*** Raw data ***

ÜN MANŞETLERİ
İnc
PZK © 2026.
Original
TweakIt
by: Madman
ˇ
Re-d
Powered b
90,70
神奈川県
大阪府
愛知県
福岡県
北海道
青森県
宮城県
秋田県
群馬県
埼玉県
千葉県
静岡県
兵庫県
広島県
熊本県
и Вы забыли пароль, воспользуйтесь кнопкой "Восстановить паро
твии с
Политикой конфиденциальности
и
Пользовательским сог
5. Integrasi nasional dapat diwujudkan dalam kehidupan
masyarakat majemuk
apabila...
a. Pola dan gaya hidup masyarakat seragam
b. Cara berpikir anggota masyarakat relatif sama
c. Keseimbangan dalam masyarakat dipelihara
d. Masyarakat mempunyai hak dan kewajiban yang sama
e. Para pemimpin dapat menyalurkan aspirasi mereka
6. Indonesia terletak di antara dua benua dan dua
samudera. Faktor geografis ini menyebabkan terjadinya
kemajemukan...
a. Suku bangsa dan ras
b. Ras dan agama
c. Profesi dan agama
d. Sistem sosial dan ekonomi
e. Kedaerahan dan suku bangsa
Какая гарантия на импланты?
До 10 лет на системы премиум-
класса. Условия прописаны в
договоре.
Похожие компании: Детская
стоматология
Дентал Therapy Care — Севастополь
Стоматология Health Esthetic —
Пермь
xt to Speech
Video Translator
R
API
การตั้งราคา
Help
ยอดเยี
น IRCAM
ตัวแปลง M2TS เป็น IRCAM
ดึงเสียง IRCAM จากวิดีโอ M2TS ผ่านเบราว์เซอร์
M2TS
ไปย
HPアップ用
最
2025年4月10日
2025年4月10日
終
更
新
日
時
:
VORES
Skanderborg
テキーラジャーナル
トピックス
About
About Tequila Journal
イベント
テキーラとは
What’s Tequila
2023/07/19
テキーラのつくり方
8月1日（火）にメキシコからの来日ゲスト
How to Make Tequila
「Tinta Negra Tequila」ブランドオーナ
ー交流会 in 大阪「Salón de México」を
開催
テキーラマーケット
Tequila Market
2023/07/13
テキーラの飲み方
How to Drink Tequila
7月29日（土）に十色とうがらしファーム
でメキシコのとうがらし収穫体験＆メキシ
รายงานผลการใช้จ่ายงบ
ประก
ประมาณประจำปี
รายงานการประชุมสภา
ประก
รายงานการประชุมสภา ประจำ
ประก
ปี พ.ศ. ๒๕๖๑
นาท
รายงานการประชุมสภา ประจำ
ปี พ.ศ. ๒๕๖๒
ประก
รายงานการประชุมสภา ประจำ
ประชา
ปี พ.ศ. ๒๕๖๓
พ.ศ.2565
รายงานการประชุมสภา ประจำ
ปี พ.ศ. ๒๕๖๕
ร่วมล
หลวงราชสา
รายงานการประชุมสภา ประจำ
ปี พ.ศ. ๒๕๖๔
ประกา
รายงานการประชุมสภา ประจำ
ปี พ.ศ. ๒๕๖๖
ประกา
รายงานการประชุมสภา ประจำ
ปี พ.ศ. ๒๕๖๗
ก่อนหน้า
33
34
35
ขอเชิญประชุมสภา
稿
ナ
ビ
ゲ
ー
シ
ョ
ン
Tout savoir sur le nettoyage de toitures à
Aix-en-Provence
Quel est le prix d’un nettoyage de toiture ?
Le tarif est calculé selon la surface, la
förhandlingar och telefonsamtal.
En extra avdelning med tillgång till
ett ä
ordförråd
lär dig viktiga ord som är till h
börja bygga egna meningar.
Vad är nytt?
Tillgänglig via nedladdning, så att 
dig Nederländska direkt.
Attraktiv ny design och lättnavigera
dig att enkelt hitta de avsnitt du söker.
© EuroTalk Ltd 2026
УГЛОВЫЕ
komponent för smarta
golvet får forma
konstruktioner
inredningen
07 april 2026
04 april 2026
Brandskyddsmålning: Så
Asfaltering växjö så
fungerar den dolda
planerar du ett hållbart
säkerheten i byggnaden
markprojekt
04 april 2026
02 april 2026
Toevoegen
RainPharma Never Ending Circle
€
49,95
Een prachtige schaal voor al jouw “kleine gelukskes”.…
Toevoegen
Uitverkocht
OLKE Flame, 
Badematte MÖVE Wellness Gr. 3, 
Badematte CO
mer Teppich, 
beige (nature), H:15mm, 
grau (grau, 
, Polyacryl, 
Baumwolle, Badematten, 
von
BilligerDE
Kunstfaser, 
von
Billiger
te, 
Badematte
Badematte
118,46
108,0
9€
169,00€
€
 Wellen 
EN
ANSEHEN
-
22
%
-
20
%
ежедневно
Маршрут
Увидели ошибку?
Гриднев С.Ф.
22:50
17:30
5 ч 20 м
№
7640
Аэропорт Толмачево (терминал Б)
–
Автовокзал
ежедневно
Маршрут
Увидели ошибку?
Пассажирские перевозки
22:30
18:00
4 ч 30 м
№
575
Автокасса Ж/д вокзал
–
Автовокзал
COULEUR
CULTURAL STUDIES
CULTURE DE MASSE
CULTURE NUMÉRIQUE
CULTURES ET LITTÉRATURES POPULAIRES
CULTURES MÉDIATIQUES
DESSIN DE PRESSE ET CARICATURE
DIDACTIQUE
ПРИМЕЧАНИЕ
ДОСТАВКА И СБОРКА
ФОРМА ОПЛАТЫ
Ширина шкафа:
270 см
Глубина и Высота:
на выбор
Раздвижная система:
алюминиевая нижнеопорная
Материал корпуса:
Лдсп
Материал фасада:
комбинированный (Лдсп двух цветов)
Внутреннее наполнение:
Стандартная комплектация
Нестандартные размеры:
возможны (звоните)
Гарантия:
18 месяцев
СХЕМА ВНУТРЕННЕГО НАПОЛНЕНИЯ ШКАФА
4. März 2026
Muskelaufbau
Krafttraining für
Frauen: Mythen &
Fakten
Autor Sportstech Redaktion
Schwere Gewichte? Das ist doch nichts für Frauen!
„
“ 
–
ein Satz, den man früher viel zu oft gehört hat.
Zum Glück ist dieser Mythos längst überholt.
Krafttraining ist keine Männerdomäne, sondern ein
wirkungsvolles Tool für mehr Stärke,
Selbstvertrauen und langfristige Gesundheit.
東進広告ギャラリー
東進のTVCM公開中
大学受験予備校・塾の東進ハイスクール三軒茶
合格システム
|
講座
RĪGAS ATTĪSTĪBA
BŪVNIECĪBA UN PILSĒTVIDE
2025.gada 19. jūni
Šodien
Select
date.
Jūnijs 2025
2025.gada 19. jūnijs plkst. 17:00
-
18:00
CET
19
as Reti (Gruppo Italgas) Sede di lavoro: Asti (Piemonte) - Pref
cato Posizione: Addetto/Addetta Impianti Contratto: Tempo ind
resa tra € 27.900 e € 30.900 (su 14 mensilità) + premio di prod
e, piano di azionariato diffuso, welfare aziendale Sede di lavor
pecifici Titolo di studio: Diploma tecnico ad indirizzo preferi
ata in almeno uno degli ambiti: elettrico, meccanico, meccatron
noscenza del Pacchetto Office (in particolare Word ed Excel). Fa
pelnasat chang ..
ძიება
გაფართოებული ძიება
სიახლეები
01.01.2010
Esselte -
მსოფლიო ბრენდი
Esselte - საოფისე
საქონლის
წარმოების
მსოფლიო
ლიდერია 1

*** End of Raw data ***

◆ What you should do: When a line in the data holds the word "Sede", show that line.

◆ Problem solution:
as Reti (Gruppo Italgas) Sede di lavoro: Asti (Piemonte) - Pref
e, piano di azionariato diffuso, welfare aziendale Sede di lavor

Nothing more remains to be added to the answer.